Federal contracting officers have a new broad framework for how to bake inflation into prices for commercial products and services available through General Services Administration schedule contracts.

GSA's gameplan for working with contractors on how to get a handle on the inflation goes like this: Contracting officers can make the call on when to invoke economic price adjustment clauses in contracts without a need for additional approvals.

That is the message from updated guidance sent Thursday by Jeff Koses, GSA’s senior procurement executive; and Mark Lee, the assistant commissioner in the Office of Policy and Compliance in GSA’s Federal Acquisition Service.

Contractors now have two new inflation frameworks to work under that rolled out this week, which include the Defense Department's guidance that directs its contracting officers to consider upward adjustments to fixed-price contracts in "extraordinary circumstances."

Just like with DOD, GSA contracting officers were reminded of their responsibilities to review requests for economic adjustments and ask for additional information as to why contractors seek them when they do.

The new process for GSA is in effect through March 2023.

In addition to GSA's new guidance, this acquisition alert sent Thursday from Koses also reminds contracting officers that inflation is "not a government-directed charge" and "cannot form the basis for an equitable adjustment."

Which essentially means the contract must have an economic adjustment clause in it, or else the contractor remains obligated to perform at the fixed price.

But with inflation across the U.S. still at 8%, GSA is taking today's macroeconomic environment into account through this emphasis on moving quickly when needed.

Compensation to cover for inflation is appropriate if and when those are caused by government action such as when work is delayed into a period when contractors and customers encounter higher costs, Koses wrote in his alert.

That alert lays out the below scenario of how inflation affects GSA's buying power:

"If inflation is running 10% a year, and GSA was given $1,000,000 for a project, if the contracting activity awards in 3 months, GSA would have the equivalent of $975,000 in purchasing power. Whereas if it took the contracting activity 9 months to award, the purchasing power would shrink to $925,000."

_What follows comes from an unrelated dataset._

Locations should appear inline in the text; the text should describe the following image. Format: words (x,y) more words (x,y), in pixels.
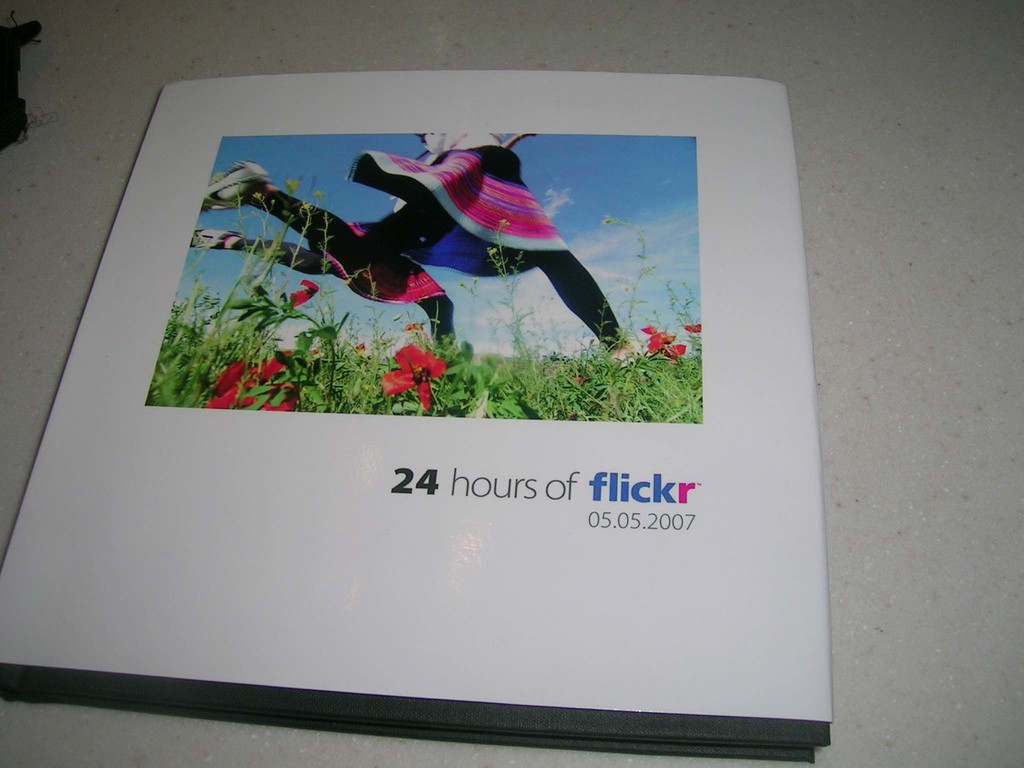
In the image we can see a book (786,422). Behind the book (772,609) there is a table (500,39).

The alert also gives this scenario of how economic price adjustments could happen:

“In times of economic uncertainty, contracts extending over a relatively long period, e.g., greater than 5 years (or 60 months) may not be the best decision for either the contractor or GSA. The economic uncertainty and unpredictability may result in very high prices in order to accommodate for significant spikes in market pricing, or may result in less competition due to contractors not being willing to take on risk over such a long contract period."